Godplayer by Robin Cook

“Excuse me,” called Thomas to the two nurses, “I’ll be in the locker room if they call me from surgery. In case I fall asleep, would one of you mind coming in and giving me a nudge?”

As Thomas went through the swinging doors to the locker room, he wondered if the light in Ballantine’s office had anything to do with the fact that George Sherman’s car was in the parking lot. There was something disturbing about those two facts.

The windowless alcove with the two cots was not completely dark. Light from the surgical lounge drifted through the short hall to the locker room. As usual the cots were empty. Thomas had the suspicion that he was the only person ever to use them.

Reaching into the pocket of his scrub shirt, he found the small yellow pill he’d placed there. Deftly he snapped the tablet in half One half went into his mouth where he let it dissolve on his tongue. The other half went back into his pocket in case he needed it later. Before he closed his eyes, he wondered how long he had before he would get called.

At 2:45 A.M., the stairwell seemed to belong in a gigantic mausoleum rather than a hospital. The long vertical drop acted like a chimney of sorts, and there was a low-pitched whine of wind coming from somewhere in the bowels of the building. As the figure in the stairwell opened the door on the eighteenth floor, air hissed out as from a vacuum jar.

In usual hospital dress, the man was not afraid of being seen but still preferred not to be. He checked carefully to make sure the corridor was deserted for its entire length before allowing the door to close behind him. As it swung shut there was the same rude sucking noise.

One hand thrust into the pocket of his white coat, the man moved silently down the hall to Jeoffry Washington’s room. There he stopped and waited for a moment.
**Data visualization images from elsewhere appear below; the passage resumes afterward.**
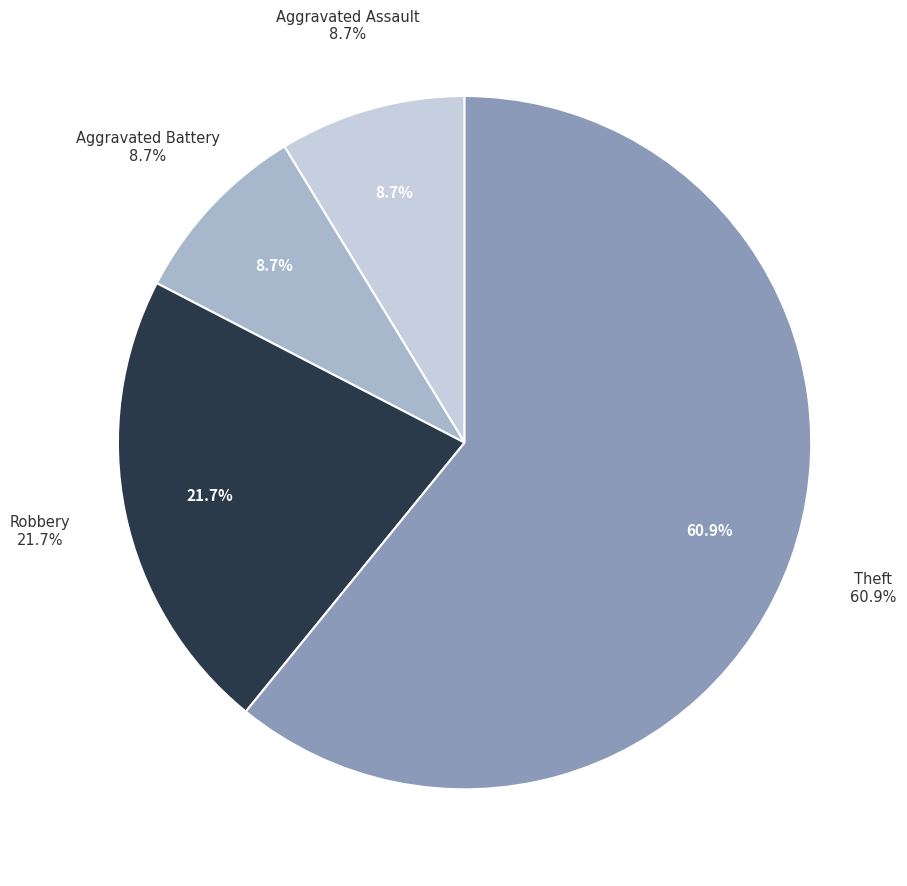

What is the ratio of the value at Aggravated Assault to the value at Aggravated Battery?

1.0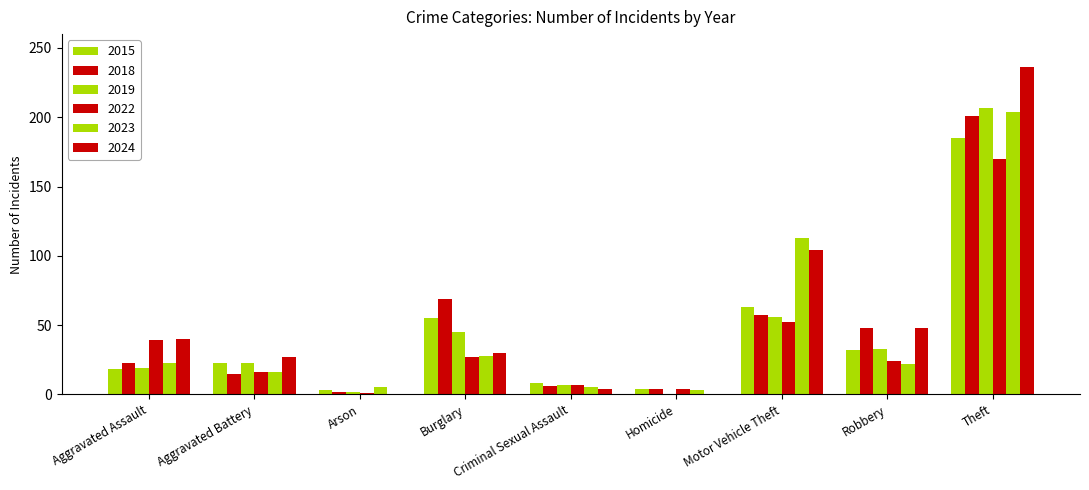

What is the greatest value displayed?

236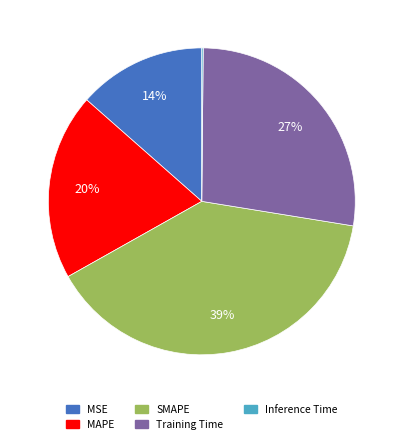

Is Training Time the majority of the pie?

No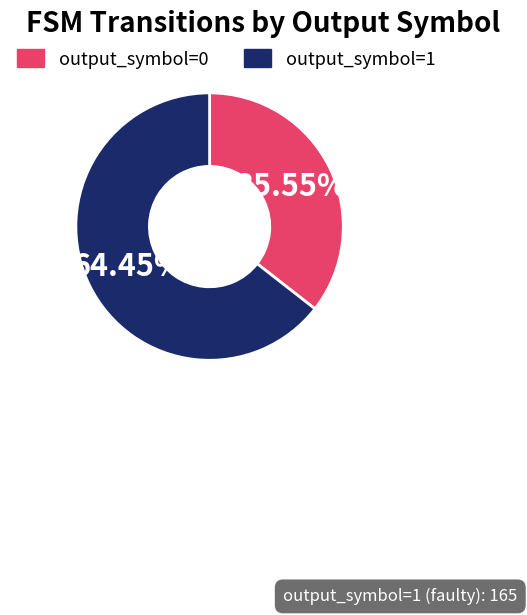

Which category has the smallest portion of the pie?

output_symbol=0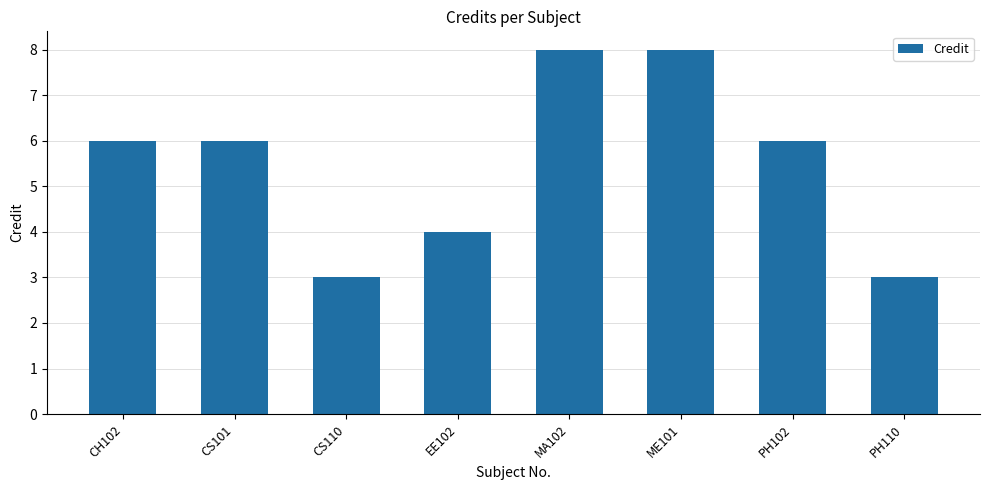

The value at CS101 is 6. True or false?

True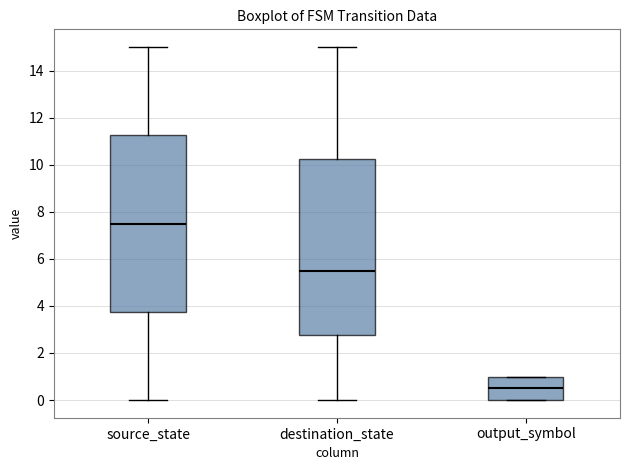

Where does the lower whisker of the box for source_state end on the y-axis? The values are not printed on the chart, so give them approximately, as read against the axis.

0.0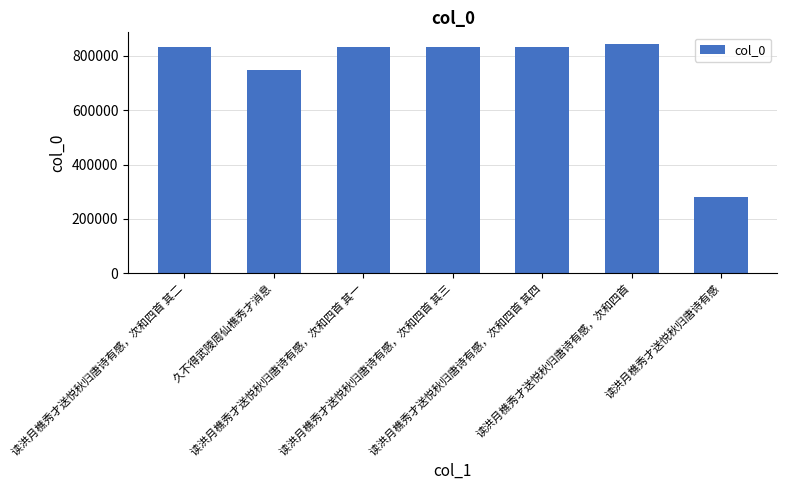

What value does the data have at 读洪月樵秀才送悦秋归唐诗有感，次和四首 其一, to the nearest 100?

831600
There was no sound of activity coming from the nurses’ station. All that could be heard were distant, muted sounds of the cardiac monitors and respiratory machines.

In a blink of the eye the man was inside the room, slowly closing the door to the hall. The only light came from the bathroom where the door was cracked an eighth of an inch. As soon as his eyes adjusted to the dimness, he pulled his hand out of his pocket, gripping a full syringe.

He dropped the cap from the needle into the opposite pocket and moved rapidly to the bedside. Then he froze.

The bed was empty!

His jaw straining to its limits, Jeoffry Washington yawned hard enough to bring tears to his eyes. He shook his head and tossed the three-week-old Time magazine onto the low table. He was sitting in the patient lounge across from the treatment room. Getting up, he pushed his IV pole ahead of him out of the lounge toward the semidarkened nurses’ station. He’d hoped that a stroll down the corridor would have helped his insomnia, but it hadn’t worked. He wasn’t any sleepier than he’d been tossing in his bed.

Pamela Breckenridge watched his progress through the doorless opening of the chart room. She’d become accustomed to his appearances over the past two nights. To save money she’d been brown bagging it rather than using the cafeteria, and Jeoffry would appear just as she was ready to eat.

“Is it possible for me to have another sleeping pill?” he called.

Pamela swallowed, told him it was, and directed the LPN to get Jeoffry another Dalmane. Dr. Sherman had obliged by adding a “repeat X” after his initial order.

As if he were standing at a bar, Jeoffry accepted the pill and the miniature paper cup of water the LPN extended toward him over the counter of the station. Jeoffry popped the pill and tossed off the water. God, what he wouldn’t have done for a few tokes of grass. Then he began the slow trip back up the corridor.

The hall darkened as he moved away from the nurses. Presently he saw his shadow appear in front of him on the vinyl floor, growing as he walked.